When you arrive home from work, would you like your garage door to open automatically, and everything you need in the house to be ready to welcome you? If you are working from home, would you like your condo or house to know what to do when you go to sleep or wake up? If you are away from home, would you like to know precisely what is going on? If your answer to any of these is ‘yes’ then read on. The subject of Smart Homes is topical right now, as is Z-Wave, developed by Zen_sys which has been around since the 1990s. Is mesh-based wireless communication for home automation. So, what is the best z-wave hub?
Criteria for choosing a z wave controller
So, you are looking for a wireless z-wave hub. What does that mean in practice? It (z-wave) is a mesh network that does a kind of ‘pass the parcel’ game – or 4×100 meter Olympics relay if you prefer that analogy of using low- output RF (radio waves) to communicate from gizmo/appliance to gizmo/appliance. Comparing Z-Wave to rivals, Wi-Fi consumes a lot more power, and Bluetooth (less so recently) is far more limited in signal range.
Once set Z-Wave technology has many uses, including controlling HVAC, lighting, window blinds, skylights, garage doors CCTV security systems, door locks, swimming pool heaters and more. All of that can happen from a control panel although you are just as likely to be using your Android or Apple smartphone or voice control for Echo, Alexa, for google home, Schlage etc.
Z-wave is somewhat (but not entirely) like other protocols and systems used for the home and office automation marketplace.

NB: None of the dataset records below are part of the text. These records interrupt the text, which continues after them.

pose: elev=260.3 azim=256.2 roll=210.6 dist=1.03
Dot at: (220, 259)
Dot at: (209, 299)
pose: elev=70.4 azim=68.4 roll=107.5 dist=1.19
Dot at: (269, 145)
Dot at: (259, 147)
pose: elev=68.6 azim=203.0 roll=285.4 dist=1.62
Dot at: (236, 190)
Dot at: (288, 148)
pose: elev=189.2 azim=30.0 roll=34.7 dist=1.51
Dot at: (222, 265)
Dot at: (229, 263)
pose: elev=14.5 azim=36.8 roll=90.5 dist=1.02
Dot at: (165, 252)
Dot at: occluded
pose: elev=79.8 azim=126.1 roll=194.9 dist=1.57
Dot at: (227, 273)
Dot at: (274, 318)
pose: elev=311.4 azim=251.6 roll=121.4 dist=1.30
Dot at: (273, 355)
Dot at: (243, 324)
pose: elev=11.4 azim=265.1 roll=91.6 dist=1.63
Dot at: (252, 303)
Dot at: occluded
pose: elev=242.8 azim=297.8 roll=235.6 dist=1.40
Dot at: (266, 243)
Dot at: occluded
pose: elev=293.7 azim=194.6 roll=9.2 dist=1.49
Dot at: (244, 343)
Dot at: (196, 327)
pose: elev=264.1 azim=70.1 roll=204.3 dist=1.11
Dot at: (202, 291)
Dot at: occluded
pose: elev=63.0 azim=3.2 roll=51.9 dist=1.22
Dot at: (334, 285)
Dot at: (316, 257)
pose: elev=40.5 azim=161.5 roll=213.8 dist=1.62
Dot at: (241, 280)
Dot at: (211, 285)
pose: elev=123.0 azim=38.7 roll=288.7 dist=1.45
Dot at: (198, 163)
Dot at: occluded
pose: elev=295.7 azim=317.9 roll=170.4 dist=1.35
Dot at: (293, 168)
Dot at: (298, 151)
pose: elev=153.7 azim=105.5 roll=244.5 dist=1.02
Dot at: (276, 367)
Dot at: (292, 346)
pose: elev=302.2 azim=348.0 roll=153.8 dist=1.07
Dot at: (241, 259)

A Z-Wave gateway or central control unit can work as the hub controller and also a portal to the big world outside.
Z-Wave delivers the required application layer, which facilitates the interoperability you need between all the different gizmos and home control systems of other vendors.
The number and capabilities of interoperable Z-Wave products continue to increase. However, any smart home is – as anyone with software development experience will anticipate – full of technical traps and pitfalls when trying to find what is the best z wave controller.
First and foremost, the first and biggest problem comes from a benefit – smart homes have a choice of different vendor products. That’s great because competition gives more choice and helps keep costs down. However, a wireless z-wave hub from one vendor might be talking to a USB controller from another and a panel from another. So, getting one vendors products talking to another requires everyone conforming to the same common standards.
Then the next problem is another benefit – products are developing and gaining new capabilities. When z-wave first came out in the 1990s, no one was discussing use for echo, for google home or Schlage.
Then, throw in software bugs, viruses and the whole shebang of IT-related hassles, and you have a multi-vendor, mix and match support swamp you can easily find yourself inside.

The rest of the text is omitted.